[GIVEN PASSAGE Boundary: Start]

We wish to respond to the letter from Lisa Bodei and collaborators (Bodei, L. et al. Time for a change and to adopt a novel molecular genomic approach in NETs. Nat. Rev. Clin. Oncol. https://doi.org/10.1038/s41571-019-0185-5 (2019))1 in which they comment on our News & Views piece (Rindi, G. & Wiedenmann, B. Neuroendocrine neoplasia goes molecular — time for a change. Nat. Rev. Clin. Oncol. 16, 149–150 (2018))2 on their article describing the prospective evaluation of the NETest in a cohort of 100 patients3. In their letter, Bodei et al. quote “…an NIH-funded study evaluating the gene expression profiles of >10,000 tumours from The Cancer Genome Atlas (TCGA) database…”1 and cite their study3to support this statement, but they ultimately fail to provide the claimed data. We wish to highlight that we were asked to scrutinize and comment on the data provided by Liu et al.3 and not the entire set of data generated by the use of the NETest. We feel that this premise is indicative of how Bodei and collaborators interpreted our commentary.

In their letter, Bodei et al. list five “factual inaccuracies”1 of our News & Views article that we wish to clarify. First, according to the correspondents, we claimed that the Response Evaluation Criteria in Solid Tumors (RECIST) always enable an accurate assessment of the progression of neuroendocrine tumours (NETs). No such statement was made2, and neither were we asked to express our opinion on the efficacy of RECIST in clinical practice. However, it is factually accurate that they used RECIST in their study3 to evaluate tumour progression and compare with the results obtained with the NETest.

Second, Bodei et al. seem to imply that we recommended their data should be viewed with caution owing to intra-patient tumour heterogeneity. Given the high degree of heterogeneity of neuroendocrine neoplasia, however, we focused only on inter-patient heterogeneity and indeed we suggested that the application of this test would be challenged in larger patient cohorts stratified by site, tumour type, grade and/or stage2. Inter-patient tumour heterogeneity remains a crucial issue at different levels (clinical, genetic and circulating markers, including RNA and DNA). Blood-based tests do not necessarily reflect the same relative proportions of tumour-related RNA in the bloodstream as might be present in tumour cells owing to the occurrence of tumour cell anoikis or differentiation and to differences in cell volume. Their statement “Using liquid biopsy approaches, however, all clonal components are sampled”1 is currently unrealistic4. Furthermore, no evidence is available to indicate whether blood and tissue samples are subject to the same sampling limitations — indeed, cancer is a dynamic entity in which the levels of both RNA transcripts and protein expression change over time. Finally, the NETest does not encompass all the possible alterations in NETs, thus limiting its potential for general application3.

[GIVEN PASSAGE Boundary: End]
[DATA UNDER STUDY Boundary: Start]

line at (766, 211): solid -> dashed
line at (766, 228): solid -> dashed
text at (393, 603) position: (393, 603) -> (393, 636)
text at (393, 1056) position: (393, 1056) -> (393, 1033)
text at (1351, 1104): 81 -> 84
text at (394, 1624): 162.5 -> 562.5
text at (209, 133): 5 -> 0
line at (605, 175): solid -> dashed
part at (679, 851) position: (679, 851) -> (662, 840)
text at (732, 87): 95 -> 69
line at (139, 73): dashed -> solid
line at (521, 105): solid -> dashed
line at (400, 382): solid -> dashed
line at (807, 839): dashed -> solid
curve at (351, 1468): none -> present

[DATA UNDER STUDY Boundary: End]

### [TASKS TO CARRY OUT]
1. In the letter responding to Bodei and collaborators about the NETest, how many patients were in the cohort of the prospective evaluation?
2. Write the next part of the letter responding to Bodei and collaborators about the NETest, starting after its final sentence.

### [PER-TASK OUTPUTS]
1. 100 patients.

2.
The third factual inaccuracy that Bodei et al. found in our News & Views was the statement that they did not provide sensitivity data in their study3. Indeed, the data presented in the study do not enable robust calculations of the sensitivity of the NETest, including negative and positive predictive values, and none of these data was openly displayed.

Fourth, they comment that our statement that patient management depends on a multidisciplinary team (MDT) approach should be applied to all cancer types and not only to patients with NETs. We agree and insist that MDTs should continue to be considered as a mainstay of the management of these patients.

Finally, Bodei and collaborators attribute to us the statement that the cost–benefit ratio of the NETest is unfavourable. No such statement is present in our News & Views2; rather, we expressed our general opinion about all blood-based molecular tests. Regardless, in the European setting of universal health-care coverage, the cost of such assays does, unfortunately, remain an issue.

In our opinion, the critical interpretation by Bodei et al. of our commentary is factually misplaced. Unfortunately, and for reasons we do not understand, Bodei et al. failed to appreciate the overall positive vision we provided about molecular testing in neuroendocrine cancer, both upfront in the title and in the good-news statement conclusion of our commentary2. We also certainly stressed the need for better work to understand the efficacy and limitations of such tests in clinical practice, but measurable advances will only be achieved when the dialogue between science and medicine is preserved.